# FS: Red Empress Juvies



## Green Phantom (Apr 22, 2010)

I have some 1"+ Red Empress juvies for sale. $2 each. minimum order 5. PM if interested.


----------



## Cichlid2010 (Apr 21, 2010)

You have a PM


----------



## Green Phantom (Apr 22, 2010)

Still lots available.


----------



## vento_joe (Apr 21, 2010)

Are these good quality ones? Also, what are you feeding these guys? Would you take a buck fifty for each if I buy 3? Any other fish you wanna sell, maybe ob peacocks?


----------



## Nanokid (May 18, 2010)

vento_joe said:


> Are these good quality ones? Also, what are you feeding these guys? Would you take a buck fifty for each if I buy 3? Any other fish you wanna sell, maybe ob peacocks?


he says minimun order is five ... so i dont think he will drop the price for less then that


----------



## vento_joe (Apr 21, 2010)

He is my fish pal. I am spamming his post. KENNY!!!!!


----------



## Brisch (May 13, 2010)

do you have pictures of the parents?


----------



## Green Phantom (Apr 22, 2010)

Don't have pictures but they look like this:

http://www.malawimayhem.com/profile_show.php?id=377


----------



## Brisch (May 13, 2010)

I know what red empress look like I just wanted to see specifically the parents looked like, but its ok


----------



## Buffer (Apr 29, 2010)

Thanks for the red empress!! =) 

Your cichlid tank is very impressive!! Thanks again!


----------



## vento_joe (Apr 21, 2010)

Did you see his reefer tank? Now that's impressive.


----------



## hotrod77 (Apr 22, 2010)

you have PM.............


----------



## thharris (Jun 29, 2010)

these guys must be a solid 2 inches by now, I know the ones I got are. Thanks for the great fish!


----------



## Brisch (May 13, 2010)

I cant take 5 of them will you let me buy fewer then that?


----------



## Dough (Apr 21, 2010)

i pm'd you. or call my cell 778-837-7380 Doug.


----------



## hotrod77 (Apr 22, 2010)

thanks for the fish, and you have very impressive reef tank.


----------



## Green Phantom (Apr 22, 2010)

Thank you for all those that came by. Currently out of stock...should have more in a few months. Kenny


----------

• [ACTIONS TO TAKE]
**A.** Decide whether each statement agrees with the Red Empress thread. For each, answer yes or no and quote the words from the thread that decide it.
(i) The juvies were priced at $2 each, with a minimum order of five.
(ii) The seller posted pictures of the parent fish.
(iii) The seller expected more stock in a few months.
**B.** Answer these questions using the Red Empress thread:
(i) What size were the juvies when first offered?
(ii) How big does thharris say the fish they got are now?
(iii) What name is signed at the end of the final post?
**C.** Reproduce the part of the Red Empress thread that opens with the words containing "you have PM............." and closes with "the great fish!".

• [EXTRACTED MATERIAL]
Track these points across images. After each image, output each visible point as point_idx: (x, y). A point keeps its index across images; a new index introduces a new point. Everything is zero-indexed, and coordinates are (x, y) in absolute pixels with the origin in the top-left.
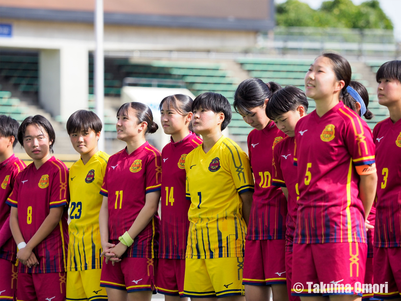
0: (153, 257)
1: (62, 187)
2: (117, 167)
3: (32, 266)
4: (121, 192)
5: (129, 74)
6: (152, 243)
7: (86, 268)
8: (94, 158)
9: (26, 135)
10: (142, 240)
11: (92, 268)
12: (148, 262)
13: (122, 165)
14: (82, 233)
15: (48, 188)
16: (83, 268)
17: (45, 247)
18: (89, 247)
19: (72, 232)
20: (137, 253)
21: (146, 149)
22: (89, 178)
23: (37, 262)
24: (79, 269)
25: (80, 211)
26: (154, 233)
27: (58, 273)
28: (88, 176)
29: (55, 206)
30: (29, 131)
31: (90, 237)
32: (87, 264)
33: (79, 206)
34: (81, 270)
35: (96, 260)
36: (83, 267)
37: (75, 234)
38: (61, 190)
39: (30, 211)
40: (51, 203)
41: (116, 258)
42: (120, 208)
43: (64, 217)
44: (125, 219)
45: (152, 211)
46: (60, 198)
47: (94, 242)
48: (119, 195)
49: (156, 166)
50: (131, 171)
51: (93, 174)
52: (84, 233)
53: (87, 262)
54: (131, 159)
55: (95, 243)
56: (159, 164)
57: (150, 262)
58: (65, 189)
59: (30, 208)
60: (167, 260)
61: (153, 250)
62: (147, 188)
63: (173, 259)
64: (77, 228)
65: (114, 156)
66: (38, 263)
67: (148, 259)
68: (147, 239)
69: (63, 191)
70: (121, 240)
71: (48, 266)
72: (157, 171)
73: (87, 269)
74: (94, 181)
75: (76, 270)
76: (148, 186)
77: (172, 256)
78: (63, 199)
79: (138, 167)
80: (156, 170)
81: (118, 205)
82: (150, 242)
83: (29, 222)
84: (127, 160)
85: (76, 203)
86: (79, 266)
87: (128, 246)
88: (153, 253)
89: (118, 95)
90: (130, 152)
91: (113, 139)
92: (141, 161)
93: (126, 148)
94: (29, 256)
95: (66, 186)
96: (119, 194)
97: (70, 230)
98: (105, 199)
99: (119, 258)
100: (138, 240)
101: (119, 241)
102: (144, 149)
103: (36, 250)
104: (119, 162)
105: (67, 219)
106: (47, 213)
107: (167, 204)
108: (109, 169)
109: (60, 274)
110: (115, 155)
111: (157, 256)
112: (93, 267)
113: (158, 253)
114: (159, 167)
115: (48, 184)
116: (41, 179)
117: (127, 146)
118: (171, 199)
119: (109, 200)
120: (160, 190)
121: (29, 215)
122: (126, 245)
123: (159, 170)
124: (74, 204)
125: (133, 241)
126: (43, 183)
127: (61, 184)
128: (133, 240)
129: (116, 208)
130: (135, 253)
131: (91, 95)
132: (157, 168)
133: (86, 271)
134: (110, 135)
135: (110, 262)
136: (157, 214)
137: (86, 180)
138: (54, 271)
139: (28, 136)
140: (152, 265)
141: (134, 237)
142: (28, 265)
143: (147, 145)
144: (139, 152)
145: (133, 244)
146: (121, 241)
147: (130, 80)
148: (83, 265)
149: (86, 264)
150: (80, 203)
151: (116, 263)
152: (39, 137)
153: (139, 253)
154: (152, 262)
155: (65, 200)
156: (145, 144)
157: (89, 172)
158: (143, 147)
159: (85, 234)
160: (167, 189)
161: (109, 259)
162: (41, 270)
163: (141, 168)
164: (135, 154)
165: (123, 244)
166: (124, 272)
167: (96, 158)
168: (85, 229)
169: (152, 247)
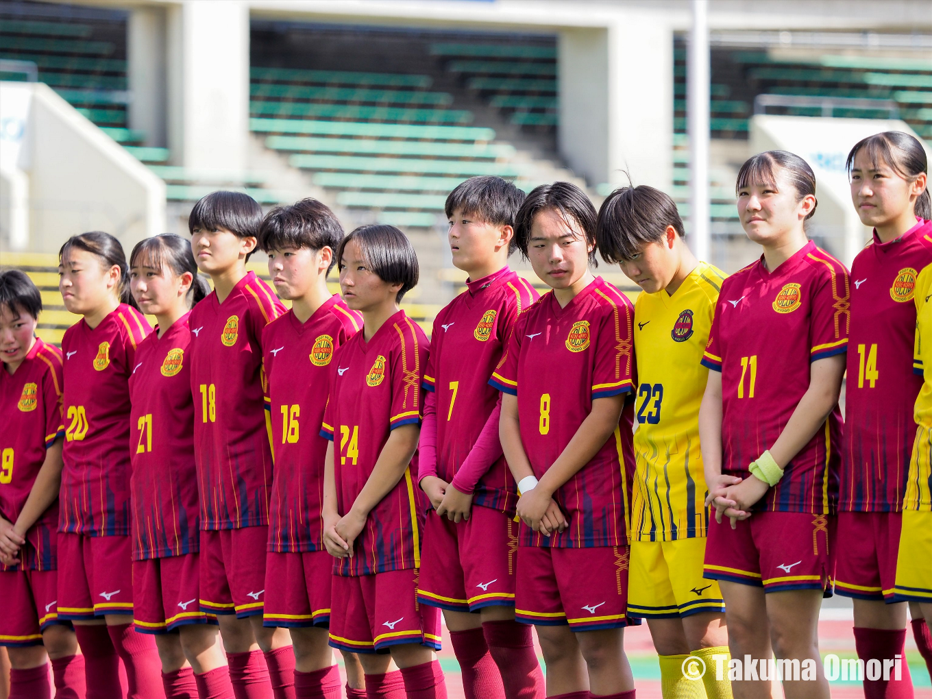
0: (826, 511)
1: (621, 350)
2: (743, 302)
3: (553, 531)
4: (754, 359)
5: (768, 86)
6: (825, 479)
7: (674, 537)
8: (692, 281)
9: (535, 234)
10: (799, 471)
11: (688, 537)
12: (814, 522)
13: (754, 295)
14: (665, 457)
15: (587, 351)
16: (668, 536)
17: (581, 489)
18: (680, 488)
19: (642, 453)
20: (789, 502)
21: (809, 260)
22: (681, 330)
23: (563, 523)
24: (659, 537)
25: (658, 404)
26: (828, 454)
27: (612, 547)
28: (678, 325)
29: (604, 393)
30: (540, 226)
31: (683, 464)
32: (676, 528)
33: (658, 393)
34: (664, 540)
35: (697, 518)
36: (667, 533)
37: (648, 458)
38: (618, 356)
39: (545, 403)
40: (595, 387)
41: (740, 510)
42: (751, 395)
43: (625, 418)
44: (762, 422)
45: (827, 404)
46: (617, 376)
47: (691, 476)
48: (749, 366)
49: (835, 296)
50: (776, 311)
51: (689, 321)
52: (668, 457)
53: (676, 522)
54: (775, 283)
55: (694, 478)
56: (841, 293)
57: (820, 523)
58: (628, 354)
59: (546, 398)
60: (859, 514)
61: (825, 496)
62: (815, 349)
63: (872, 512)
64: (653, 445)
65: (735, 277)
66: (566, 524)
67: (816, 515)
68: (812, 469)
69: (623, 358)
70: (753, 469)
71: (588, 531)
72: (836, 310)
73: (676, 539)
74: (691, 338)
75: (653, 539)
76: (817, 345)
77: (872, 504)
78: (623, 377)
79: (793, 301)
80: (835, 306)
81: (747, 389)
82: (822, 475)
83: (544, 430)
84: (766, 286)
85: (652, 387)
86: (659, 531)
87: (771, 485)
88: (825, 503)
89: (743, 135)
90: (772, 267)
91: (731, 238)
92: (799, 286)
93: (763, 257)
94: (545, 510)
95: (629, 347)
96: (750, 363)
97: (637, 448)
98: (715, 377)
99: (746, 512)
100: (792, 471)
101: (751, 474)
102: (806, 258)
103: (560, 496)
104: (747, 291)
105: (631, 423)
106: (587, 410)
107: (861, 385)
108: (725, 306)
109: (616, 550)
110: (736, 275)
111: (836, 508)
112: (691, 534)
113: (836, 501)
114: (840, 301)
115: (588, 341)
116: (572, 331)
117: (763, 255)
118: (869, 372)
119: (724, 379)
120: (845, 353)
121: (545, 414)
122: (765, 481)
123: (842, 305)
124: (646, 387)
125: (781, 472)
126: (577, 340)
127: (618, 343)
128: (783, 471)
129: (741, 395)
130: (785, 502)
131: (680, 136)
132: (836, 301)
133: (674, 543)
134: (723, 228)
135: (725, 518)
136: (836, 408)
137: (674, 335)
138: (602, 543)
139: (538, 239)
140: (825, 529)
141: (784, 463)
142: (543, 529)
143: (812, 248)
144: (793, 266)
145: (782, 480)
146: (755, 473)
147: (769, 100)
148: (668, 530)
149: (674, 527)
150: (659, 387)
151: (739, 522)
152: (563, 241)
153: (793, 502)
154: (825, 522)
155: (629, 381)
156: (806, 246)
157: (681, 317)
158: (802, 255)
159: (671, 457)
160: (861, 348)
161: (724, 512)
162: (571, 541)
163: (798, 304)
164: (784, 270)
165: (759, 480)
166: (759, 544)
167: (696, 283)
168: (672, 446)
169: (825, 488)
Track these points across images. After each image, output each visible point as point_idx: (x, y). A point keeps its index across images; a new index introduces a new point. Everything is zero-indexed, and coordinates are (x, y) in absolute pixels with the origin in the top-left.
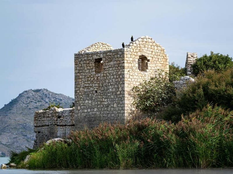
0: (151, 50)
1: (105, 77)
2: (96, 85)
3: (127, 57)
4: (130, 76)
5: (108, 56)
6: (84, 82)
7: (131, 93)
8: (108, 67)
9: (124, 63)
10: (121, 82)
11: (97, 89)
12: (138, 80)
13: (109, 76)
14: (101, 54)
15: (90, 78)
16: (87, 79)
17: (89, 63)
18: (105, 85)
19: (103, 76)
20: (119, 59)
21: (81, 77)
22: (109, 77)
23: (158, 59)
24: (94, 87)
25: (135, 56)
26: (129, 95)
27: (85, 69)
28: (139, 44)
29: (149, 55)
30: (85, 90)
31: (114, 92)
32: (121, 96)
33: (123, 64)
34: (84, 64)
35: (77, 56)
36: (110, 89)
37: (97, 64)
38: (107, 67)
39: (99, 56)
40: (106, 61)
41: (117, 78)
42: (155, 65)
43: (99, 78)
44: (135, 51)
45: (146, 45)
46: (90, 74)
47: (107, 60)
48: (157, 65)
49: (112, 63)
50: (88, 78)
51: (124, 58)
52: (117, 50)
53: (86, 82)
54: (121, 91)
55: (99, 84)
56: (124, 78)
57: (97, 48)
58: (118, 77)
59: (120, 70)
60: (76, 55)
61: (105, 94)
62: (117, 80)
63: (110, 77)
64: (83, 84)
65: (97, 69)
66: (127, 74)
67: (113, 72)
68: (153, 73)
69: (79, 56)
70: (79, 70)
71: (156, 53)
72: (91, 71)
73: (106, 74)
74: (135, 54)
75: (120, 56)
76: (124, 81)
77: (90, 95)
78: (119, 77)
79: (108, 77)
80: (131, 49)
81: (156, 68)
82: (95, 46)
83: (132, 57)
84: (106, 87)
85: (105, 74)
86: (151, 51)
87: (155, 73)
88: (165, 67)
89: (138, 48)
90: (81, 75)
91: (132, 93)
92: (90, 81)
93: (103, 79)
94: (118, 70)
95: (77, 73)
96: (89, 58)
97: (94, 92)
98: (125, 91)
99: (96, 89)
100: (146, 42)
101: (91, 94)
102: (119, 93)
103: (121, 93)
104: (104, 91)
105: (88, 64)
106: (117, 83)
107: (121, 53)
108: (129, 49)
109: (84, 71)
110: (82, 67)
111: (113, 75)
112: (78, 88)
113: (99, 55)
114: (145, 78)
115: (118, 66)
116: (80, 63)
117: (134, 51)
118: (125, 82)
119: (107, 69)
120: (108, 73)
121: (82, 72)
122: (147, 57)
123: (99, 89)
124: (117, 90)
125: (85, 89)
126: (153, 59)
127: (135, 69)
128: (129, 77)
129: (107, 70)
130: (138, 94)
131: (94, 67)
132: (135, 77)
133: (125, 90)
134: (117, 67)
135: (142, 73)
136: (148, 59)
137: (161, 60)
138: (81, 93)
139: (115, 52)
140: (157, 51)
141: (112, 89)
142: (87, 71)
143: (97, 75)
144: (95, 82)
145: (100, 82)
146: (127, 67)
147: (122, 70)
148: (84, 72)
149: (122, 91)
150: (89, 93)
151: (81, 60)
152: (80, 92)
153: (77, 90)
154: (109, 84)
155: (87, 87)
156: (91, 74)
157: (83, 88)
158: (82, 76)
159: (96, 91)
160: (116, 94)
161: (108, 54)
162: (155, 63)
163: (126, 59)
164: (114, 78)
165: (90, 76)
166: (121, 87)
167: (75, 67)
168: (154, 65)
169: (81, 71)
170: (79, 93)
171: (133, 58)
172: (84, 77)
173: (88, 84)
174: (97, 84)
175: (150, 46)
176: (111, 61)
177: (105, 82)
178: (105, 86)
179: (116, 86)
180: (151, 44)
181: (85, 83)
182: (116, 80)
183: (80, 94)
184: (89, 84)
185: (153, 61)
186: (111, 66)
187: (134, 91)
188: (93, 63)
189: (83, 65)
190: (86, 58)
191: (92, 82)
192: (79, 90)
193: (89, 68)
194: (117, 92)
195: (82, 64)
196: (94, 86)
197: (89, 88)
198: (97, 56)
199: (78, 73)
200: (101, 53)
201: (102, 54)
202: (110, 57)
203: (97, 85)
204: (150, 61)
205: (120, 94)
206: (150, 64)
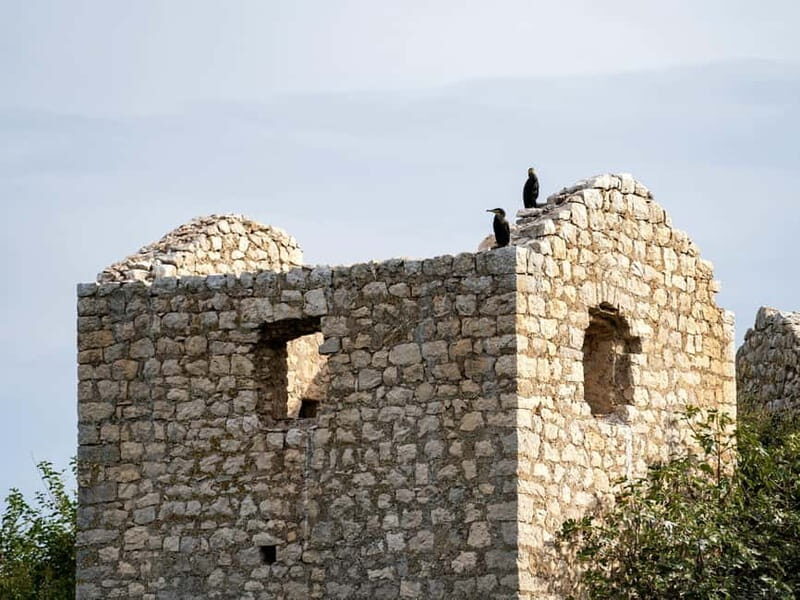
0: (650, 273)
1: (348, 453)
2: (265, 506)
3: (528, 314)
4: (547, 445)
5: (373, 300)
6: (160, 487)
7: (548, 563)
8: (372, 383)
9: (510, 350)
10: (488, 488)
11: (273, 531)
12: (583, 476)
13: (386, 445)
14: (310, 286)
15: (214, 458)
16: (189, 464)
17: (205, 355)
18: (351, 504)
19: (330, 444)
20: (470, 325)
21: (132, 449)
22: (377, 450)
23: (684, 335)
24: (252, 524)
25: (570, 307)
26: (542, 576)
27: (173, 393)
28: (589, 229)
29: (641, 306)
30: (172, 543)
31: (421, 554)
32: (487, 582)
33: (506, 359)
34: (162, 357)
35: (103, 302)
36: (390, 537)
37: (268, 362)
38: (367, 380)
39: (300, 304)
40: (353, 337)
41: (447, 458)
42: (670, 378)
43: (290, 454)
44: (567, 276)
45: (622, 237)
46: (216, 432)
47: (367, 330)
48: (676, 374)
49: (406, 353)
50: (199, 454)
51: (515, 320)
52: (451, 262)
53: (183, 489)
54: (486, 549)
55: (295, 498)
56: (514, 456)
57: (217, 256)
58: (456, 448)
59: (479, 403)
60: (94, 295)
61: (343, 569)
62: (449, 471)
63: (393, 449)
64: (152, 498)
65: (268, 395)
66: (532, 430)
67: (417, 418)
68: (658, 434)
69: (117, 304)
70: (115, 401)
71: (674, 295)
72: (220, 408)
73: (356, 429)
74: (570, 290)
75: (479, 303)
76: (513, 477)
77: (216, 577)
78: (469, 451)
79: (370, 452)
80: (549, 260)
81: (671, 397)
82: (208, 236)
83: (553, 313)
84: (357, 519)
85: (345, 427)
86: (647, 278)
87: (669, 432)
88: (718, 391)
89: (584, 251)
90: (132, 440)
91: (553, 565)
92: (212, 476)
93: (325, 467)
94: (458, 404)
95: (100, 424)
96: (211, 317)
97: (251, 556)
98: (520, 551)
99: (264, 538)
100: (622, 215)
101: (225, 568)
102: (465, 561)
103: (490, 563)
104: (333, 548)
105: (193, 359)
106: (454, 494)
107: (484, 282)
108: (538, 259)
109: (158, 405)
110: (140, 377)
111: (412, 438)
112: (109, 526)
113: (295, 294)
114: (620, 461)
115: (463, 373)
116: (125, 355)
117: (561, 271)
118: (523, 486)
119: (367, 397)
120: (373, 420)
121: (144, 418)
122: (629, 320)
123: (292, 536)
124: (455, 540)
125: (167, 534)
126: (657, 332)
127: (569, 401)
128: (541, 450)
129: (361, 402)
130: (588, 575)
131: (251, 383)
132: (570, 454)
133: (522, 540)
134: (446, 381)
135: (604, 426)
136: (634, 332)
137: (699, 349)
138: (137, 563)
139: (436, 276)
140: (678, 281)
141: (408, 535)
142: (196, 408)
143: (276, 440)
144: (260, 487)
145: (300, 484)
146: (531, 379)
147: (492, 402)
148: (166, 416)
149: (492, 547)
150: (204, 562)
151: (140, 333)
152: (125, 555)
153: (104, 545)
154: (384, 501)
155: (192, 518)
156: (222, 426)
157: (154, 526)
158: (142, 440)
159: (269, 554)
160: (443, 573)
161: (376, 287)
162: (668, 365)
163: (524, 323)
164: (422, 456)
165: (215, 441)
166: (482, 519)
167: (82, 381)
168: (662, 379)
169: (132, 411)
170: (115, 564)
171: (560, 322)
172: (162, 447)
173: (195, 497)
174: (277, 496)
175: (640, 246)
176: (400, 338)
177: (348, 483)
178: (346, 512)
179: (439, 514)
180: (646, 231)
181: (170, 491)
182: (441, 473)
183: (126, 568)
184: (207, 499)
185: (658, 346)
186: (400, 374)
187: (564, 551)
188: (245, 349)
189: (152, 364)
190: (177, 319)
191: (232, 486)
192: (118, 542)
193: (205, 384)
194: (454, 553)
195: (141, 360)
196: (250, 517)
197: (205, 525)
198: (275, 301)
199: (112, 419)
200: (309, 279)
201: (320, 291)
202: (391, 308)
203: (278, 503)
204: (645, 346)
205: (481, 568)
206: (642, 369)
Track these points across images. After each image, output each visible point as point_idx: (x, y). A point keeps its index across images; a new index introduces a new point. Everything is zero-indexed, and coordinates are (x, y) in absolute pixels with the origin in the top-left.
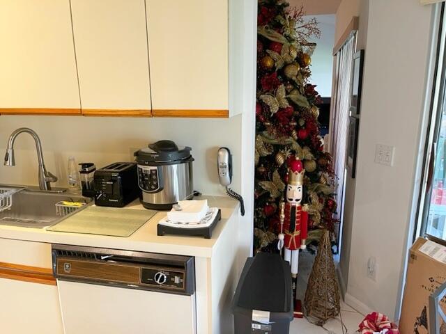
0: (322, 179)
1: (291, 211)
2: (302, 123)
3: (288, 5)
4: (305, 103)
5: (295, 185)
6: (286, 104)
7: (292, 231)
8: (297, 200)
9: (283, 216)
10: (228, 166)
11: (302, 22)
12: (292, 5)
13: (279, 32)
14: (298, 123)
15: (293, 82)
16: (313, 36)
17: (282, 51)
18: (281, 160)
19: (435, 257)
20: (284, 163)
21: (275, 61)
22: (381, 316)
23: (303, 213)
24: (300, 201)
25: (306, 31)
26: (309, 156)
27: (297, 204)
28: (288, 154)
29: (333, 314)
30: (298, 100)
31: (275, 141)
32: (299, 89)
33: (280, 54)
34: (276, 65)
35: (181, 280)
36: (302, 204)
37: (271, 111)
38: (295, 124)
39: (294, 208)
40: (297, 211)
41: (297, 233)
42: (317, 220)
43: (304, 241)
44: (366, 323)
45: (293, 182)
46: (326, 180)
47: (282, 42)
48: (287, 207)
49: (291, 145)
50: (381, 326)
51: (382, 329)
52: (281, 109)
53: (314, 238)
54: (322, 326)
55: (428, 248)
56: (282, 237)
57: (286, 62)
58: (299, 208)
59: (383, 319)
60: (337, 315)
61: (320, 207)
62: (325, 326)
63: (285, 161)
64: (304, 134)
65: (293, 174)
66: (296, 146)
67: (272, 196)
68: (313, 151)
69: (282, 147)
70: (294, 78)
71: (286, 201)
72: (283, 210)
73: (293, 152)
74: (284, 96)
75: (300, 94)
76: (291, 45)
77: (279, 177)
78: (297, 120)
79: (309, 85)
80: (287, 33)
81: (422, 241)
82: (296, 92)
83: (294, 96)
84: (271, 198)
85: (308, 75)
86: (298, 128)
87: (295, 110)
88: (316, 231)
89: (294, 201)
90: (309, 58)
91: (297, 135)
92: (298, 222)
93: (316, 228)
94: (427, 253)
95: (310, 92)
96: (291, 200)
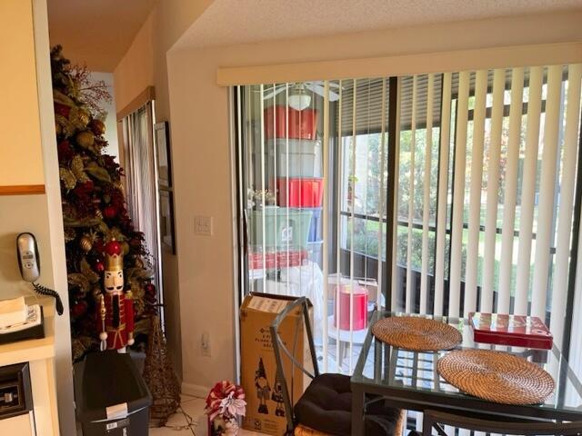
0: (138, 262)
1: (113, 302)
2: (107, 200)
3: (68, 62)
4: (106, 177)
5: (114, 270)
6: (85, 178)
7: (116, 326)
8: (119, 288)
9: (104, 310)
10: (34, 256)
11: (87, 83)
12: (73, 63)
13: (63, 93)
14: (103, 200)
15: (89, 153)
16: (102, 100)
17: (70, 116)
18: (87, 245)
19: (262, 309)
20: (92, 249)
21: (62, 128)
22: (224, 383)
23: (126, 302)
24: (121, 289)
25: (94, 94)
26: (121, 237)
27: (119, 292)
28: (94, 237)
29: (174, 408)
30: (98, 173)
31: (77, 223)
32: (97, 161)
33: (67, 118)
34: (64, 131)
35: (15, 396)
36: (125, 291)
37: (67, 186)
38: (98, 201)
39: (116, 297)
40: (120, 301)
41: (122, 327)
42: (141, 308)
43: (131, 334)
44: (213, 395)
45: (111, 268)
46: (142, 263)
47: (69, 104)
48: (107, 298)
49: (97, 226)
50: (227, 392)
51: (229, 394)
52: (79, 184)
53: (139, 330)
54: (164, 426)
55: (255, 304)
56: (104, 336)
57: (77, 129)
58: (122, 297)
59: (228, 384)
60: (179, 406)
61: (141, 293)
62: (167, 424)
63: (93, 247)
64: (112, 213)
65: (111, 258)
66: (103, 228)
67: (82, 290)
68: (123, 232)
69: (87, 230)
70: (91, 148)
71: (103, 292)
72: (103, 303)
73: (101, 235)
74: (82, 169)
75: (99, 165)
76: (80, 110)
77: (88, 266)
78: (100, 195)
79: (107, 156)
80: (73, 95)
81: (248, 299)
82: (94, 164)
83: (93, 168)
84: (83, 293)
85: (105, 144)
86: (102, 206)
87: (96, 185)
88: (141, 322)
89: (115, 289)
90: (103, 125)
91: (103, 214)
92: (122, 314)
93: (140, 318)
94: (255, 308)
95: (109, 164)
96: (112, 288)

• [EXERCISE RESULTS]
**A.**
(i) Yes: "$2 each. minimum order 5."
(ii) No: "Don't have pictures but they look like this:"
(iii) Yes: "should have more in a few months"

**B.**
(i) 1"+
(ii) A solid 2 inches
(iii) Kenny

**C.**
you have PM.............


----------



## thharris (Jun 29, 2010)

these guys must be a solid 2 inches by now, I know the ones I got are. Thanks for the great fish!